[Start of section]

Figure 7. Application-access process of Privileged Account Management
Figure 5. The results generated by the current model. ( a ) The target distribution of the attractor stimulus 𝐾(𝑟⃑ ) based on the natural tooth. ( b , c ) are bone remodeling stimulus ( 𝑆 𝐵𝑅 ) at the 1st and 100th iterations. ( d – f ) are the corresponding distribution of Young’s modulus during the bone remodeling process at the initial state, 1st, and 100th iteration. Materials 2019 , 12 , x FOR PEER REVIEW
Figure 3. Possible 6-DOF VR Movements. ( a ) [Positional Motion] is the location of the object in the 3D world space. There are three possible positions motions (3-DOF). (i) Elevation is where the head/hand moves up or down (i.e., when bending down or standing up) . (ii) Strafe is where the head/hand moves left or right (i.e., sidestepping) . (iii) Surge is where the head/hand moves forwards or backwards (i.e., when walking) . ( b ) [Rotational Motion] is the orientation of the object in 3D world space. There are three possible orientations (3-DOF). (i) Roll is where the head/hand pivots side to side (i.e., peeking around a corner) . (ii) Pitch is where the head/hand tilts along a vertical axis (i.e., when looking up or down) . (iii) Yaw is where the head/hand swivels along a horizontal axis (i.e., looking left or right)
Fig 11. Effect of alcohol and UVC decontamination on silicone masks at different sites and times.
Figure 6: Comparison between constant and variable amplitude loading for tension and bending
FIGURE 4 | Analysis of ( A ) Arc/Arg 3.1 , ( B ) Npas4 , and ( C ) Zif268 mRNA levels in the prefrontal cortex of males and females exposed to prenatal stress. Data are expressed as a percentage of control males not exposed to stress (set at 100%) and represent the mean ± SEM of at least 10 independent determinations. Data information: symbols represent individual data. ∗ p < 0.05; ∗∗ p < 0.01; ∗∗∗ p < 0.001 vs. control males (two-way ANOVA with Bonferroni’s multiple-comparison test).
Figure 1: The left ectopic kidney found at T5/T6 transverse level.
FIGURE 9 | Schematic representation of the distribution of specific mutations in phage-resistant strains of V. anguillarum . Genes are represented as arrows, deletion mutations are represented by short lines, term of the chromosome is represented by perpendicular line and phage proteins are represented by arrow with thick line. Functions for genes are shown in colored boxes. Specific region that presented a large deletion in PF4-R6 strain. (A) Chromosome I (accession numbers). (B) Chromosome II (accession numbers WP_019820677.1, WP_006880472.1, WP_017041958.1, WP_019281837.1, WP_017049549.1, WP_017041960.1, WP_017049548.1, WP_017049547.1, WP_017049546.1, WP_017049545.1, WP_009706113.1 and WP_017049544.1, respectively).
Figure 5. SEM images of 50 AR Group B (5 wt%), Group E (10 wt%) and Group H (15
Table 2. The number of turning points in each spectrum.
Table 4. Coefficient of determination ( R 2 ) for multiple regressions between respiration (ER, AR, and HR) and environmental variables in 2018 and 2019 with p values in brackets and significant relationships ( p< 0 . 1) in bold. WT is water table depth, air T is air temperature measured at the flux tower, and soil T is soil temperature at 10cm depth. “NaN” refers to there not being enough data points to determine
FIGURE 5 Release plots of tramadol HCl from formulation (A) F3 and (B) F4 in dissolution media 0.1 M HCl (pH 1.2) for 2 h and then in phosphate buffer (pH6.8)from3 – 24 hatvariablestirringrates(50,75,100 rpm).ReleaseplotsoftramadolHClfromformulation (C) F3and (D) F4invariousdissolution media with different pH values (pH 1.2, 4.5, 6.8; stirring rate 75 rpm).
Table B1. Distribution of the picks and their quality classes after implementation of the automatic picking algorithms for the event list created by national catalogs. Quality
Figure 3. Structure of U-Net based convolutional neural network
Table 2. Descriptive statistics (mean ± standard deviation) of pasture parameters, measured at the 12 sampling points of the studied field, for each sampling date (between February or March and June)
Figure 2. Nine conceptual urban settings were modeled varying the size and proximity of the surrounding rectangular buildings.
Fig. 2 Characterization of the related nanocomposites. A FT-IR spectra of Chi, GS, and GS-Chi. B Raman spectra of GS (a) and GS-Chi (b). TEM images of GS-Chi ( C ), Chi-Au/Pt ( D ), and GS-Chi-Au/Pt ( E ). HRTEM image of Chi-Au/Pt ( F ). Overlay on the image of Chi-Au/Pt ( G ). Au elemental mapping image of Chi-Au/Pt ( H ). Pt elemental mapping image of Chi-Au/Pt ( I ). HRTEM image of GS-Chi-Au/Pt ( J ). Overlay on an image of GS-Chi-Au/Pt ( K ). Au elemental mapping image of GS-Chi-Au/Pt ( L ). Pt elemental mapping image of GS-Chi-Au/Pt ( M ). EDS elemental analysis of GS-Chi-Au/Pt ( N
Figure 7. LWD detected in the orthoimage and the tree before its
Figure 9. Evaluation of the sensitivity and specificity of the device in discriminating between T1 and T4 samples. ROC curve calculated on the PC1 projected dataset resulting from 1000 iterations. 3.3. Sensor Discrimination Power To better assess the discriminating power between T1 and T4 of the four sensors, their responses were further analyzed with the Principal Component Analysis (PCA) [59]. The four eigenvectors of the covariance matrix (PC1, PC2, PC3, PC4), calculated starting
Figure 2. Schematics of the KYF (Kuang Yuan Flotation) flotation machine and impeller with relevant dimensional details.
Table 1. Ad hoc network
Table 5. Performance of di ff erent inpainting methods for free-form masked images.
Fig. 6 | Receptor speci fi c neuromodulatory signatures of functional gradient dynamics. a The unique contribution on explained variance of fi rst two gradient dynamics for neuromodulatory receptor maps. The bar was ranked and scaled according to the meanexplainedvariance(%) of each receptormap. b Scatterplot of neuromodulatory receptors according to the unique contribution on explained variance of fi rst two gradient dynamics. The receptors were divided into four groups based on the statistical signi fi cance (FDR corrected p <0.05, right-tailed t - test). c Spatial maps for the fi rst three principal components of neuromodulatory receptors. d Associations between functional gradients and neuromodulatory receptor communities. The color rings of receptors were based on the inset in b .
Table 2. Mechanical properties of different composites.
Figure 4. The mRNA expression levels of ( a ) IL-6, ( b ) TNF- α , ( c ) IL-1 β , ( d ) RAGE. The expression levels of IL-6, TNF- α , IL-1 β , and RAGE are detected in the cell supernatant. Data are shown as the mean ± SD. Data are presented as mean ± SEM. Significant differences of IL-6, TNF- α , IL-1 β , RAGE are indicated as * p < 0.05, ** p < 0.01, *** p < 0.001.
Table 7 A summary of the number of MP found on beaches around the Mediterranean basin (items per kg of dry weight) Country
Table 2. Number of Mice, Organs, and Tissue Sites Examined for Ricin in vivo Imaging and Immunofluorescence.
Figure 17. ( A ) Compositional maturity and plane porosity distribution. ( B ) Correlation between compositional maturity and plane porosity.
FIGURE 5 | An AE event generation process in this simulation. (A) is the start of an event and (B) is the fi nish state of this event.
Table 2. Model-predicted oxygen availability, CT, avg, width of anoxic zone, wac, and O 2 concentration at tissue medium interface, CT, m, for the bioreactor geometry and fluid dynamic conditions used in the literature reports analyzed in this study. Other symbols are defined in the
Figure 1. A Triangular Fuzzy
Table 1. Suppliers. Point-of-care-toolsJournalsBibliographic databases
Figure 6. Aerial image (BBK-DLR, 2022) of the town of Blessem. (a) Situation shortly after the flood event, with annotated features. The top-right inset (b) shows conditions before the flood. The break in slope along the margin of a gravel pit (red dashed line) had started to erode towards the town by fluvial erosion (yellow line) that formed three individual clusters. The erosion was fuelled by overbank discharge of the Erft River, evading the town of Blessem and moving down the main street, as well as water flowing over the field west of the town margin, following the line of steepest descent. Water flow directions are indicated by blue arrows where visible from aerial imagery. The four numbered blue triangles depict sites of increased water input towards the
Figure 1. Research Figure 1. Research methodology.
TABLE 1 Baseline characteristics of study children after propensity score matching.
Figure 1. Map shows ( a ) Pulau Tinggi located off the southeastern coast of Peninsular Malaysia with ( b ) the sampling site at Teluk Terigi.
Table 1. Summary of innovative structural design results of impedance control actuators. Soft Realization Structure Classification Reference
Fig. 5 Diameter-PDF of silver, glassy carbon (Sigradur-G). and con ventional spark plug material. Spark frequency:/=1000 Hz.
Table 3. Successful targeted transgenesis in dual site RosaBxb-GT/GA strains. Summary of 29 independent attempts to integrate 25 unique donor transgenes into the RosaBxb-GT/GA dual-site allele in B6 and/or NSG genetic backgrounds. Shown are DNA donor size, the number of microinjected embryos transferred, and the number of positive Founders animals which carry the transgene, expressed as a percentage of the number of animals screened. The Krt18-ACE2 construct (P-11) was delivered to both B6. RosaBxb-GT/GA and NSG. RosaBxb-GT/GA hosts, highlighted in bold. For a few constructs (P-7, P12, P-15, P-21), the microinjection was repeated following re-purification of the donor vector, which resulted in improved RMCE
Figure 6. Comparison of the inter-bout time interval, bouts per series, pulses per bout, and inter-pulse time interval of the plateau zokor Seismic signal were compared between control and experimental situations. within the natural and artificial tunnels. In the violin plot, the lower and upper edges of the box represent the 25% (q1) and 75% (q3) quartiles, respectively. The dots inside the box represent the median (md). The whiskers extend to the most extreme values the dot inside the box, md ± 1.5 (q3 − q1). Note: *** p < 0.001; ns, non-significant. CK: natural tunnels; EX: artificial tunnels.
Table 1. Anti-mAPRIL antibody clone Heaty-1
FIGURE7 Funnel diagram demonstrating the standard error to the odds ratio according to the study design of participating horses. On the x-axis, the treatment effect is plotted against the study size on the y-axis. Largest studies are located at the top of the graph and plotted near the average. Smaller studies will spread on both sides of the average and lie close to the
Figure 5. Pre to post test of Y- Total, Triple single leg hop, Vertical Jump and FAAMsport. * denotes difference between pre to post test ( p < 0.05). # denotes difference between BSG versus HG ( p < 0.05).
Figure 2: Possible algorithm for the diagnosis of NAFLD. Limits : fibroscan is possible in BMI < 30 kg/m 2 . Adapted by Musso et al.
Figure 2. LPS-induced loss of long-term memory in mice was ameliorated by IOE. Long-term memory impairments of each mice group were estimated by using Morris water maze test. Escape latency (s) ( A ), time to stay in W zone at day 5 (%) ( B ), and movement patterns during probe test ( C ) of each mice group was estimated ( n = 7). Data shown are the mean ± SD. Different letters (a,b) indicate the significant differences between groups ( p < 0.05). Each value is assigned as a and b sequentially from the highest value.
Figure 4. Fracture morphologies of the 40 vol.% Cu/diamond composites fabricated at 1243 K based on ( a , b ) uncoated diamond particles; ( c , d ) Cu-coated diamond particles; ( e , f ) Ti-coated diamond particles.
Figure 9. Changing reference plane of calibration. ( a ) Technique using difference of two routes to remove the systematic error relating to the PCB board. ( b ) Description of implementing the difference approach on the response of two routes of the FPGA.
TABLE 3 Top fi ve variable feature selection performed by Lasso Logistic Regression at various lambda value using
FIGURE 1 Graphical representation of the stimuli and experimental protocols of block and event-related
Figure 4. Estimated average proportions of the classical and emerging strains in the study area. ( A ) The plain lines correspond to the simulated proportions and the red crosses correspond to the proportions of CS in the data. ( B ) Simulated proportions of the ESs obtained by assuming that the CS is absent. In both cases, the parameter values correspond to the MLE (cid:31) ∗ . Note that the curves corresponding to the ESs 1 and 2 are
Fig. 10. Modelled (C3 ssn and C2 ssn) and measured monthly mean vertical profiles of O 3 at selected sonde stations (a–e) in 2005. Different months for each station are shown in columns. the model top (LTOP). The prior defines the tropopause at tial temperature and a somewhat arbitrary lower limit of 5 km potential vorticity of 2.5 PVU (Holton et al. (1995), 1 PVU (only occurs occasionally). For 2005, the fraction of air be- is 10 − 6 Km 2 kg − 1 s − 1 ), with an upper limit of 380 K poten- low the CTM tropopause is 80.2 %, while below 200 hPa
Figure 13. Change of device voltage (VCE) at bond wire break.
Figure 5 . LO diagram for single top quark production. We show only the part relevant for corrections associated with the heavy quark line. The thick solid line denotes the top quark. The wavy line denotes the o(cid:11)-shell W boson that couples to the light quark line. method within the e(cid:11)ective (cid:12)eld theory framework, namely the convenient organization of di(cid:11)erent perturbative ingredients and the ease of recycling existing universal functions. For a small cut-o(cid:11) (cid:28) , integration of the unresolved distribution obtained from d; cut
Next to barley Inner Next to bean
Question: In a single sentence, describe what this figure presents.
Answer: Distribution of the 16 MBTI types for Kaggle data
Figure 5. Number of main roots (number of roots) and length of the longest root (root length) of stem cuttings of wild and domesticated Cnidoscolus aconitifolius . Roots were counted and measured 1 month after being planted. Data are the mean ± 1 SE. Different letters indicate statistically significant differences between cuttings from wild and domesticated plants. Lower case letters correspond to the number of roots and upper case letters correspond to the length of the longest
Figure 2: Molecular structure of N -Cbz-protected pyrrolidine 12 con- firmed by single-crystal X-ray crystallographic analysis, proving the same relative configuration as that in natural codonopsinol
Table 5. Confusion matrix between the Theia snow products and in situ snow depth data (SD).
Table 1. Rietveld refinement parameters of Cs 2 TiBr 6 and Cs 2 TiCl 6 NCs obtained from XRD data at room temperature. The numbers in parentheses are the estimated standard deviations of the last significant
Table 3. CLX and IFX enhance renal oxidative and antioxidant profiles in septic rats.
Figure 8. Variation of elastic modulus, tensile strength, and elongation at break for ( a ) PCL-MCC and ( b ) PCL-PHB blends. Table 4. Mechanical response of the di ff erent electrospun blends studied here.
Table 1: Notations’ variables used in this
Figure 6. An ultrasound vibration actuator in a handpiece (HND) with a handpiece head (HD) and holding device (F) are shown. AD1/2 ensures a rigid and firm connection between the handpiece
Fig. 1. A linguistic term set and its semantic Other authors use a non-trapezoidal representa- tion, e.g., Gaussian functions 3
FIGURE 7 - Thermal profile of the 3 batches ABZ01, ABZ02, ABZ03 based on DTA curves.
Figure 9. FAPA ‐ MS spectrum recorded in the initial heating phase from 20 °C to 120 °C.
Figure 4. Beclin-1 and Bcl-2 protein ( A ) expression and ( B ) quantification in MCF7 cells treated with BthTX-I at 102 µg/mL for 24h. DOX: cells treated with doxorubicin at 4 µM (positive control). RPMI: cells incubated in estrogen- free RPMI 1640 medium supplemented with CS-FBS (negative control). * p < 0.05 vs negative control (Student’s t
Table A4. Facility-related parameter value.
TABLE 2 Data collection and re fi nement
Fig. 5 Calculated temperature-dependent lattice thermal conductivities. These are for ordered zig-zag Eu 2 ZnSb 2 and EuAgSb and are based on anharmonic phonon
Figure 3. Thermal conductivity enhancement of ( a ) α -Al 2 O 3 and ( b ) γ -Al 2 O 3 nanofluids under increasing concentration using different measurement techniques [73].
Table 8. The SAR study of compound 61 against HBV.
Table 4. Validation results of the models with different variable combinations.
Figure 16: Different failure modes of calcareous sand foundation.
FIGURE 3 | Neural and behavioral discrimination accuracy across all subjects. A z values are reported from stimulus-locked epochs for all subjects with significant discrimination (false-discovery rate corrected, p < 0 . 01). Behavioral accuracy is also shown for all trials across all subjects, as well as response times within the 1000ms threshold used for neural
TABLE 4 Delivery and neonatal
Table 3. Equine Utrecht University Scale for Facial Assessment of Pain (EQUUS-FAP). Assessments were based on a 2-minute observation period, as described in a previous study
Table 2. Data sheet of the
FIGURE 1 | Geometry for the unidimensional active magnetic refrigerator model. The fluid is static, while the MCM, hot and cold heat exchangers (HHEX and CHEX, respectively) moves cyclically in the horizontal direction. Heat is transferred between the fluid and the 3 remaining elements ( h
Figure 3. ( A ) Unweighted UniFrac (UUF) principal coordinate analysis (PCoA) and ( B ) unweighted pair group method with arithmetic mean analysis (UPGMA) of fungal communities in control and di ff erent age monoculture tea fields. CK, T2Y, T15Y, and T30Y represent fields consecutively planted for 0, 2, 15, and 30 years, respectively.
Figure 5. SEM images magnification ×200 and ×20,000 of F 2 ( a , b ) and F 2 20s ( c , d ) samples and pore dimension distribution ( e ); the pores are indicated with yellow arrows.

[End of section]

→ Your instructions
Your reply should be one number: how many lines in this listing contain the string "parameters".

→ Exercise solution
2